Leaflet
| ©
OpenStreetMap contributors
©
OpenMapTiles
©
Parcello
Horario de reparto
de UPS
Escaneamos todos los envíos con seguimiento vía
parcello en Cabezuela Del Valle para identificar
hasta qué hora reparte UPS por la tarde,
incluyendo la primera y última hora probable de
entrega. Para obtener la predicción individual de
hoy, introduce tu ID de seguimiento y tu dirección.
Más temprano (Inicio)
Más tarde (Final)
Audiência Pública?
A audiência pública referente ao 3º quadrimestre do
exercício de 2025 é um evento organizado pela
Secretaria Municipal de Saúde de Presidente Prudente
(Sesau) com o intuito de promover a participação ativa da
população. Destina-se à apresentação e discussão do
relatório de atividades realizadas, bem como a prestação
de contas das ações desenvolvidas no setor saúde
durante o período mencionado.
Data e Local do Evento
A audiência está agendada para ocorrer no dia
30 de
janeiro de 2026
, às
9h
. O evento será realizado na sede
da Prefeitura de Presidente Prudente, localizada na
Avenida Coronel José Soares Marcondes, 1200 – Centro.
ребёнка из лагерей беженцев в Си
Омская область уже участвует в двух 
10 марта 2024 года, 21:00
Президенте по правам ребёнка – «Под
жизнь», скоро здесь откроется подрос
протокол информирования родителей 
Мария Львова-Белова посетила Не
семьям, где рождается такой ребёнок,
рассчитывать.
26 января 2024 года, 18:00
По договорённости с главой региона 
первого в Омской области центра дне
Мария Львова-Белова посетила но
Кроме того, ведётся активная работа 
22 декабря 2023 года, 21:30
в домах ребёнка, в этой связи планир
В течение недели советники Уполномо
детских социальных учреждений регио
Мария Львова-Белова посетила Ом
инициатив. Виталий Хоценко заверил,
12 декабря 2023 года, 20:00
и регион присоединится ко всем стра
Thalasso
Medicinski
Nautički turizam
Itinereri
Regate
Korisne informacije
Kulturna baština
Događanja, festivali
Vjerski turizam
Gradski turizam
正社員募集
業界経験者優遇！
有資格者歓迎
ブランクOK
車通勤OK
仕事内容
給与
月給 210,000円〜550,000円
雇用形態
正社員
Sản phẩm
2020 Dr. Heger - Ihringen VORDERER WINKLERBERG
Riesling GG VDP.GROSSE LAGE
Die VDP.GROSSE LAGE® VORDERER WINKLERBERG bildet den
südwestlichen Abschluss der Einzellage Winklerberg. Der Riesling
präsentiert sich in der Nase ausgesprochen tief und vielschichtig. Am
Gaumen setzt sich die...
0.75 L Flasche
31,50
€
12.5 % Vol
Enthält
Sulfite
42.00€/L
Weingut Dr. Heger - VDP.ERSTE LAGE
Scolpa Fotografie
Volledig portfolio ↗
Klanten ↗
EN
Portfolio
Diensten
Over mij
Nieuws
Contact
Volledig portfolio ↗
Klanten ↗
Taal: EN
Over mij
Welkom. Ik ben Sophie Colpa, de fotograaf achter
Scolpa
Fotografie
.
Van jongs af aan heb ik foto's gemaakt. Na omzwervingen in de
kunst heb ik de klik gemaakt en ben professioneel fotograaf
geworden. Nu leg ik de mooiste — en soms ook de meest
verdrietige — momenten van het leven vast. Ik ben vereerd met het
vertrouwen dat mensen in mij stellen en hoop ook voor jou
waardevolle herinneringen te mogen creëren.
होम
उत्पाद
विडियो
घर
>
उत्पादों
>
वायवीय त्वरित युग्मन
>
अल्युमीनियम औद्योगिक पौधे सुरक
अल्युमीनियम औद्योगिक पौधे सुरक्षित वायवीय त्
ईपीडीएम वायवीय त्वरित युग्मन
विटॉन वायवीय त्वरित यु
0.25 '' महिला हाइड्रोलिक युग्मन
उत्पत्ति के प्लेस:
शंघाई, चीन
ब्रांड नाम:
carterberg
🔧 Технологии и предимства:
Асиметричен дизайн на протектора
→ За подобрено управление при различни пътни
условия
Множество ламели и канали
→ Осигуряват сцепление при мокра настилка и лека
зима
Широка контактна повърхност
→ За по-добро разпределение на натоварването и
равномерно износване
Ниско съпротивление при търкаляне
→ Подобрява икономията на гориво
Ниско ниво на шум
******
Pull out each line of the listing that holds the string "Белова".

Мария Львова-Белова посетила Не
Мария Львова-Белова посетила но
Мария Львова-Белова посетила Ом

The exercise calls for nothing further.